Mountains May Depart
March 20, 2016 · Knoxville Museum of Art · 2:00 p.m.
The new film from Mainland master Jia Zhang-ke jumps from the recent past to the speculative near-future as it examines how China’s economic boom has affected the bonds of family, tradition, and love.
China, 1999. In Fenyang, childhood friends Liangzi, a coal miner, and Zhang, the owner of a gas station, are both in love with Tao, the town beauty. Tao eventually marries the wealthier Zhang and they have a son he names Dollar. 2014. Tao is divorced and her son emigrates to Australia with his business magnate father. Australia, 2025. 19-year-old Dollar no longer speaks Chinese and can barely communicate with his now bankrupt father. All that he remembers of his mother is her name.
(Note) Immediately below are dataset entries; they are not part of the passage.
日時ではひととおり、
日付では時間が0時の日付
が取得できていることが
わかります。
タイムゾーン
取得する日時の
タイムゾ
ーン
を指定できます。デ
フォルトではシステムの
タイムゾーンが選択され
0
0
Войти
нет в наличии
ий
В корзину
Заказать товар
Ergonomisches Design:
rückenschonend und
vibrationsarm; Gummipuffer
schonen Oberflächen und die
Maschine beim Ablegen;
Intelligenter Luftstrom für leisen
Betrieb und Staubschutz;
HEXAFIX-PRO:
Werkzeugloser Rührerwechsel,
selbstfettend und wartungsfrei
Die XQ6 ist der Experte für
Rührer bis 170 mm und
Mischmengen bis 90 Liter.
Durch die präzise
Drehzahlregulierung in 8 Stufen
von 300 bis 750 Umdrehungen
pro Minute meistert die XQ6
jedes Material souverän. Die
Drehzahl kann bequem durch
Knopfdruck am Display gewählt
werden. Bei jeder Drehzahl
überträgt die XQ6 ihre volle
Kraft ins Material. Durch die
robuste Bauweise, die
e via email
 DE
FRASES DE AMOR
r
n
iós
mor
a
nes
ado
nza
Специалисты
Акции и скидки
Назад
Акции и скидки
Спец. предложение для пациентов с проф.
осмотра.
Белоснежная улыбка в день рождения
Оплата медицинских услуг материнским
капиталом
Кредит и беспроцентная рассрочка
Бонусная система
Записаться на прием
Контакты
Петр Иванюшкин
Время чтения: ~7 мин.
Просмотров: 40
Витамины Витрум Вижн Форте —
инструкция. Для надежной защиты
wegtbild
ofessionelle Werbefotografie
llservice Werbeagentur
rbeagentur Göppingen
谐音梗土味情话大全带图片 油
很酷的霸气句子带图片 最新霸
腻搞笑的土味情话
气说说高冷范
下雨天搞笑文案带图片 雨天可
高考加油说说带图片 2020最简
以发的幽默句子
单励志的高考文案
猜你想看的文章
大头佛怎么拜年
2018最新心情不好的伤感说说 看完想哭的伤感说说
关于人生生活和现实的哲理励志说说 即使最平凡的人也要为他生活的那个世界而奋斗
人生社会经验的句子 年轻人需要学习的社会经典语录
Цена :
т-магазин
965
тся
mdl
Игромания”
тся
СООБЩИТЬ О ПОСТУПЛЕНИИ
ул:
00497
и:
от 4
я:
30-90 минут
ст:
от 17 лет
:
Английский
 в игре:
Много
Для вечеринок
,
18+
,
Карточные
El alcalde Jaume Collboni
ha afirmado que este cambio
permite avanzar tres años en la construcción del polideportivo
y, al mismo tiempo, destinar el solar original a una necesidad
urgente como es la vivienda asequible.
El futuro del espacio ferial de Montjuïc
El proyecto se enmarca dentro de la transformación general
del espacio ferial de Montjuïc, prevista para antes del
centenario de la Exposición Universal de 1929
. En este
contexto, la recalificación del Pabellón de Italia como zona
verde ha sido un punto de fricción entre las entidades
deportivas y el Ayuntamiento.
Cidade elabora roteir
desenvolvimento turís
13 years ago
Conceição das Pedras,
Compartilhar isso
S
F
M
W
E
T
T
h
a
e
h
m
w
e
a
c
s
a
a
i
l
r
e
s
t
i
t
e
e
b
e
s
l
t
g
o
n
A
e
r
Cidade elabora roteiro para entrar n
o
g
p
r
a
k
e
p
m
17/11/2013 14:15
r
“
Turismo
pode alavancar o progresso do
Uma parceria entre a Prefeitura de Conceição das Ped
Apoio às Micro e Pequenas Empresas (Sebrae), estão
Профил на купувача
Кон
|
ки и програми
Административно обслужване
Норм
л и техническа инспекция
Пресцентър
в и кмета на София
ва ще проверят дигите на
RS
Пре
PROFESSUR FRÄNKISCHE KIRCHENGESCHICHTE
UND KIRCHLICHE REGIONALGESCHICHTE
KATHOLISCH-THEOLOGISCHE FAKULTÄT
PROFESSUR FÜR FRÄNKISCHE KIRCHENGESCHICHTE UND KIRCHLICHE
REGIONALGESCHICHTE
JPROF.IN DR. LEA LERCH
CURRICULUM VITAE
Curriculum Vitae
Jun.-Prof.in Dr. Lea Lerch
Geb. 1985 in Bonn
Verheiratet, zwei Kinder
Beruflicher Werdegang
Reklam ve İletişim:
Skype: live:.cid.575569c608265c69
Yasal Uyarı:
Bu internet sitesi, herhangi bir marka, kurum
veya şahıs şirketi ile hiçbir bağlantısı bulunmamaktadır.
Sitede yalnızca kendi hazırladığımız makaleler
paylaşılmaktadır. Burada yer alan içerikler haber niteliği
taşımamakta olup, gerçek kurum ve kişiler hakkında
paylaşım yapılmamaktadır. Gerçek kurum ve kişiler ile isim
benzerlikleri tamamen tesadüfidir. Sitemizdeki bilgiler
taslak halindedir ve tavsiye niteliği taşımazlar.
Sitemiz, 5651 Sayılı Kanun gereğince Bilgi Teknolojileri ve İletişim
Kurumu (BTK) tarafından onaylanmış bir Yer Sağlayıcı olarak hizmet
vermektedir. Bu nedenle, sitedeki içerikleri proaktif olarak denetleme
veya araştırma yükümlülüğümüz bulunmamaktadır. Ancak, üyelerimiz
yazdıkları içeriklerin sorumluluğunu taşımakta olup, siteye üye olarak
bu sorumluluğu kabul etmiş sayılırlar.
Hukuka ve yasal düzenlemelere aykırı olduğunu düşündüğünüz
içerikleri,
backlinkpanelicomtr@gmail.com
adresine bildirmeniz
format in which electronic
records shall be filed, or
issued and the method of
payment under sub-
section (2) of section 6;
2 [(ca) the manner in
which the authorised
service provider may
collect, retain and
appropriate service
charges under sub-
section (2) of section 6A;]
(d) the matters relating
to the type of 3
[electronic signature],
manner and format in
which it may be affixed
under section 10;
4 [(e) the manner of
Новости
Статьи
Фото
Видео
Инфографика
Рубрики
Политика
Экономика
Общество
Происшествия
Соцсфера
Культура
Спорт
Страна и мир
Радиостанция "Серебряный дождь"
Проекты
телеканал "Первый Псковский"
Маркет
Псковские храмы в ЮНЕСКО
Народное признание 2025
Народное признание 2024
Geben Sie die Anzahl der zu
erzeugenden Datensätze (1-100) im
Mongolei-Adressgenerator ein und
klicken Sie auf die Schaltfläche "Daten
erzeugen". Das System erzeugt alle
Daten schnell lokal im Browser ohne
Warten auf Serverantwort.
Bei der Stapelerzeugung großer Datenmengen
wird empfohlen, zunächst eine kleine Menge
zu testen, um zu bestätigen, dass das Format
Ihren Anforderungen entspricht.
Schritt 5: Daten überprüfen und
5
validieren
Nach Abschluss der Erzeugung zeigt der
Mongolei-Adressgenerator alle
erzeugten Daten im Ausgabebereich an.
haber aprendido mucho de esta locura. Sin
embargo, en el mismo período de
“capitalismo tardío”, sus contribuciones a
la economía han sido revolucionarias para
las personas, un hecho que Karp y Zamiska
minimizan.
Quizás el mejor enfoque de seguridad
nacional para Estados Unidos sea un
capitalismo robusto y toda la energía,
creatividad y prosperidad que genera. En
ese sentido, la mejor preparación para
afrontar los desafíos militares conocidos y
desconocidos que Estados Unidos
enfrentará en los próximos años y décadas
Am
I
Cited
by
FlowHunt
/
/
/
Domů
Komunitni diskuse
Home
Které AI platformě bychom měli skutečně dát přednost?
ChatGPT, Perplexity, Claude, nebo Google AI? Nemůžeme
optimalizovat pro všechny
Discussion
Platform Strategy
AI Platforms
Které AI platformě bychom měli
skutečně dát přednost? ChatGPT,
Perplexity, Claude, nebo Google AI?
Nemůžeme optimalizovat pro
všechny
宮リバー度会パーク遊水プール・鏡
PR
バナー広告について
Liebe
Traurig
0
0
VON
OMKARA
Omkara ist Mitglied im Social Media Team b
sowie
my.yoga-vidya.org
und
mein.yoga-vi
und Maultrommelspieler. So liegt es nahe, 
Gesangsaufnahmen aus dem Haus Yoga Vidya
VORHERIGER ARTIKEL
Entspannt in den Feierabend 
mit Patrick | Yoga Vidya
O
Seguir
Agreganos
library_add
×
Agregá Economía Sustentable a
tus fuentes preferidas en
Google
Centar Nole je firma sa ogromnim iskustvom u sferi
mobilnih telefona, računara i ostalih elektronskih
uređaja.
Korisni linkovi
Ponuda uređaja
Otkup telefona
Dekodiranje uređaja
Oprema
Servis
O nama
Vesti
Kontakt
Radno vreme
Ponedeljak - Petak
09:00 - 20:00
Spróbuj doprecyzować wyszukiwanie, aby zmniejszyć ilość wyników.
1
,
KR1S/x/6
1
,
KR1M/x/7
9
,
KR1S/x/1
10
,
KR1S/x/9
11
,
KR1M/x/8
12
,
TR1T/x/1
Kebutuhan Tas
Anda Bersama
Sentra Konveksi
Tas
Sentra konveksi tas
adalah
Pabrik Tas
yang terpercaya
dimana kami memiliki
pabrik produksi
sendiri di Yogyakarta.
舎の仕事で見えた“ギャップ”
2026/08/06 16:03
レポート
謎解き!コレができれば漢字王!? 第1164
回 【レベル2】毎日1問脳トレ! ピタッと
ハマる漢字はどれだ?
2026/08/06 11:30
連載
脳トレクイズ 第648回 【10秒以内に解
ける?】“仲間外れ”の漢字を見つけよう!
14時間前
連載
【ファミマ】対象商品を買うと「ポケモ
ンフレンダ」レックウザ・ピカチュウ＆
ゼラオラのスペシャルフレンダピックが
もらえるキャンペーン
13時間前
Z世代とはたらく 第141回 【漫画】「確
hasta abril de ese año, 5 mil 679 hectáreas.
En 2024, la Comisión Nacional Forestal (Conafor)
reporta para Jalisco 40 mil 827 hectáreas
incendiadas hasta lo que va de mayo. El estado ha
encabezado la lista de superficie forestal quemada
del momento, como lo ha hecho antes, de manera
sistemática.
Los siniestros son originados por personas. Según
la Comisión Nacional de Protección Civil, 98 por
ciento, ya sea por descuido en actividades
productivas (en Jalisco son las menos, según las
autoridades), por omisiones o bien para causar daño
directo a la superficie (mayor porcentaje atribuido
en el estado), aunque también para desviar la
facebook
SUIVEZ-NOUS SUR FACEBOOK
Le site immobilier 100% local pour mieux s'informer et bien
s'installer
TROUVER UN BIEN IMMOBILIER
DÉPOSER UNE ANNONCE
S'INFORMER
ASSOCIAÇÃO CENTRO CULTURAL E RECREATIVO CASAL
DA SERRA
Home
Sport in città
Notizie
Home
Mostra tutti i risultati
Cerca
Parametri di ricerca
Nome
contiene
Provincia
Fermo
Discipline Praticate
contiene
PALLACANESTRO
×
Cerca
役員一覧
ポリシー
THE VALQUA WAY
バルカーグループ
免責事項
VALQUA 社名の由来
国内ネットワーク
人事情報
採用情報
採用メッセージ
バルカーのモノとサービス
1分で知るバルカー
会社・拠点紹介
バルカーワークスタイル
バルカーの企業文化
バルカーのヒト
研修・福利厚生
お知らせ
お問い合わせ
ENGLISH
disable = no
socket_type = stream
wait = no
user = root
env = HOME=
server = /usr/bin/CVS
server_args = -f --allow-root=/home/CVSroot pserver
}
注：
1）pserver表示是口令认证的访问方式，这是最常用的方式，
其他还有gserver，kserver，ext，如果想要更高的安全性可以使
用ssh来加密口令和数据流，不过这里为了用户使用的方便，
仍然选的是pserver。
“Jia has often focused on those cast aside by convulsive change; this film, which expands the horizons of both time and space, and follows characters who have been swept up in the modernizing tide, is perhaps his most emotionally direct yet, held together by an enormously moving performance by his wife and regular star, Zhao Tao.” — Dennis Lim, Art Forum
About the Filmmaker
Jia Zhangke was born in Fenyang, Shanxi Province, China, and studied at the Beijing Film Academy. He made his directorial debut with the feature Xiao Wu (’97). His subsequent films include the documentaries Dong (’06), Useless (’07), and I Wish I Knew (’10), and the features Platform (’00), Unknown Pleasures (’02), The World (’04), Still Life (’06), 24 City (’08), and A Touch of Sin (’13).